Top of DATA SUPPLIED

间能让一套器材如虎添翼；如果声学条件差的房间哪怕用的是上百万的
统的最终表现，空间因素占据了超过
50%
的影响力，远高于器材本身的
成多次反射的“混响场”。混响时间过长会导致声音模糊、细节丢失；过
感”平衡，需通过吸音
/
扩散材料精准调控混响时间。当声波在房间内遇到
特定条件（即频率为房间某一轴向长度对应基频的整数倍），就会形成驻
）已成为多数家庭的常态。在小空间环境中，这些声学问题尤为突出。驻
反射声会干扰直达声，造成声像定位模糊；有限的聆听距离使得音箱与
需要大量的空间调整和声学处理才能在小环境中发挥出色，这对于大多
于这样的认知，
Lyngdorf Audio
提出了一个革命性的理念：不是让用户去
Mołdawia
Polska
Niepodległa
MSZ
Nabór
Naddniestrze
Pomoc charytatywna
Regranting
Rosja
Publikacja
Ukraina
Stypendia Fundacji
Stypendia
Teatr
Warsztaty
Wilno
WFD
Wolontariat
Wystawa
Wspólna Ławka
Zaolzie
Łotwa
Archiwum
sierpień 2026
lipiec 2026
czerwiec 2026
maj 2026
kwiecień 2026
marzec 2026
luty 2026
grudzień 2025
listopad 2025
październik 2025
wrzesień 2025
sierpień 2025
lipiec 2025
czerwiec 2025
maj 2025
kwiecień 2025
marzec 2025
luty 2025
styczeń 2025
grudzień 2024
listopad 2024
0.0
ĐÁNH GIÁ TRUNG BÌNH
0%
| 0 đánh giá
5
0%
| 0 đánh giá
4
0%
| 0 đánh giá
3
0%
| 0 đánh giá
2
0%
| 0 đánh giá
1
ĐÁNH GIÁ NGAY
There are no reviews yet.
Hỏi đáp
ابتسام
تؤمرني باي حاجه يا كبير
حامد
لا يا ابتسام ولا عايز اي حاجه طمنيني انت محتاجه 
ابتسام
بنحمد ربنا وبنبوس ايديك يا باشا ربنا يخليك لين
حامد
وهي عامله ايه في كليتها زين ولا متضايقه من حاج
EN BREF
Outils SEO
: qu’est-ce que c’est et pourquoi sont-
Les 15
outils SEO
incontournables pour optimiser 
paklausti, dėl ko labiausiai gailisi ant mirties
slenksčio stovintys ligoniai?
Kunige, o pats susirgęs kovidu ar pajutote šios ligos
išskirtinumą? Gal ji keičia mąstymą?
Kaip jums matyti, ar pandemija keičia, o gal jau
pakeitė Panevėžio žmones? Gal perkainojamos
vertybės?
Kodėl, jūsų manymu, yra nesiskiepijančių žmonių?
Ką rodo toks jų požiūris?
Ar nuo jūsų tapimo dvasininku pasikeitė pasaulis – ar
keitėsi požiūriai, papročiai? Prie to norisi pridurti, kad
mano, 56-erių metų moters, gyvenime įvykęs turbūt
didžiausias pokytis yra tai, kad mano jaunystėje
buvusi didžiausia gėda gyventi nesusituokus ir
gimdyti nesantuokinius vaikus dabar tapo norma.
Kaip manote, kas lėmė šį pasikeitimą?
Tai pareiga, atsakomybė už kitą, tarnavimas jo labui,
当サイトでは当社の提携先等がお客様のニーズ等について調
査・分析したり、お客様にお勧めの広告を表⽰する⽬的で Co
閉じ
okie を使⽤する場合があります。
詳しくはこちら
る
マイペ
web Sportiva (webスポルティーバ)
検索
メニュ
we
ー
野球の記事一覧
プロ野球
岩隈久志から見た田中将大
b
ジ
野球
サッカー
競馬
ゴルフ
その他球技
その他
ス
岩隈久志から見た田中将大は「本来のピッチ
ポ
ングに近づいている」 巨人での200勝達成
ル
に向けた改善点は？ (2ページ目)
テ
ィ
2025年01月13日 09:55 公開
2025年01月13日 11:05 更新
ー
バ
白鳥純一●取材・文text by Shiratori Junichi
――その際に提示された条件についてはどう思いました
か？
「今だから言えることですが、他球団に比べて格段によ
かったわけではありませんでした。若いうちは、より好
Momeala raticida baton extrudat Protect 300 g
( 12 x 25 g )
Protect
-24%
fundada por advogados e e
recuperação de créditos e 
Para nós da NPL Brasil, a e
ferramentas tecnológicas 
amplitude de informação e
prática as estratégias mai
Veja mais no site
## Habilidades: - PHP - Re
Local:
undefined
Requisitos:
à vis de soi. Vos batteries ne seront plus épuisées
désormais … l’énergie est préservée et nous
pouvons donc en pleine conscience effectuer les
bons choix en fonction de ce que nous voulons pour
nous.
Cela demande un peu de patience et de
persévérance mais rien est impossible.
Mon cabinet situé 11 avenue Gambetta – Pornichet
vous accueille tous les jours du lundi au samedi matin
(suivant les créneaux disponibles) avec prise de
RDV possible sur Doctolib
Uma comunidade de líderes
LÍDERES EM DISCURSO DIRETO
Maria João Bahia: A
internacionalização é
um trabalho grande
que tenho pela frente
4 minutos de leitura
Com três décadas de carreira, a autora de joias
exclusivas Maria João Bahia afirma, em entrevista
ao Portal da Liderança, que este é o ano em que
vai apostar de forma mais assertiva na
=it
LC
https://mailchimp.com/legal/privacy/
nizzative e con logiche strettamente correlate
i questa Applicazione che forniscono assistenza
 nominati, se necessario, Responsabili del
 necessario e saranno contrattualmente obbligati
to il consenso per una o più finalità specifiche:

Bottom of DATA SUPPLIED
Top of DATA SUPPLIED

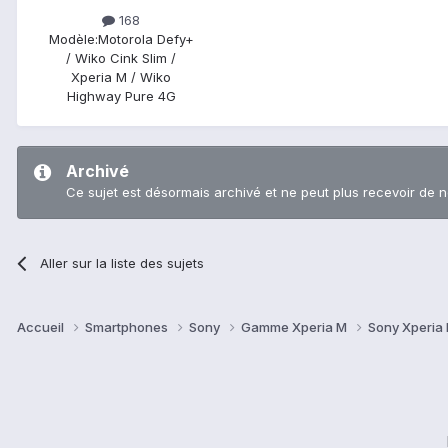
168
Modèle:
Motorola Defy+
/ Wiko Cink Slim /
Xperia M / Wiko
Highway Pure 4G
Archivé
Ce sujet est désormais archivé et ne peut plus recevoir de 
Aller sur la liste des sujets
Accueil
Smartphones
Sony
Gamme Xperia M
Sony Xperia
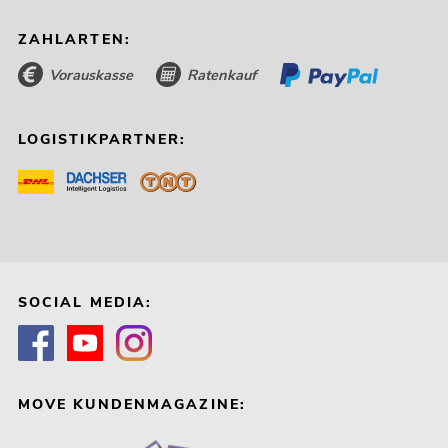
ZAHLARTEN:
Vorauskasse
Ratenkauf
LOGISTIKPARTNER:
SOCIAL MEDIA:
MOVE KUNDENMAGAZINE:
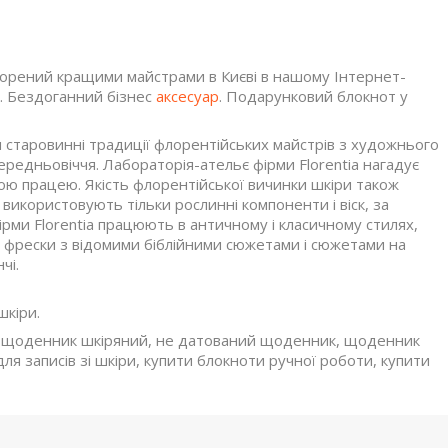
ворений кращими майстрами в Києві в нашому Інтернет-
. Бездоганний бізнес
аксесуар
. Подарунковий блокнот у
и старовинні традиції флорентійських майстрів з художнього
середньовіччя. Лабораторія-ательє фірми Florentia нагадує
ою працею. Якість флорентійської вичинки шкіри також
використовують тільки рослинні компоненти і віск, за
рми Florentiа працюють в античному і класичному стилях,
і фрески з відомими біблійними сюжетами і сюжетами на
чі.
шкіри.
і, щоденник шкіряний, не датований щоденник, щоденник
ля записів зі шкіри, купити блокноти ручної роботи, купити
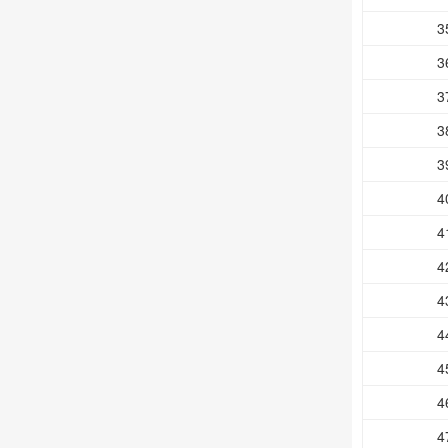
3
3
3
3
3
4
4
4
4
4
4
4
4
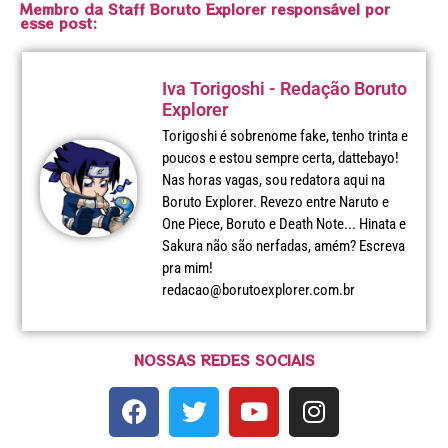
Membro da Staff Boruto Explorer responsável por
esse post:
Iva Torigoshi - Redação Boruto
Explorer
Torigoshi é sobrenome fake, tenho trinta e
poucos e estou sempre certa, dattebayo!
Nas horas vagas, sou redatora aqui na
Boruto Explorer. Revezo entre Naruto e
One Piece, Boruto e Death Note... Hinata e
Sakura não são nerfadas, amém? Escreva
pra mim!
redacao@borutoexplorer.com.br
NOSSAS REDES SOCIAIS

Bottom of DATA SUPPLIED

> **PROMPT**: Whenever a line above has the word "Protect" in it, copy that line.

> **EXERCISE RESPONSE**:
Momeala raticida baton extrudat Protect 300 g
Protect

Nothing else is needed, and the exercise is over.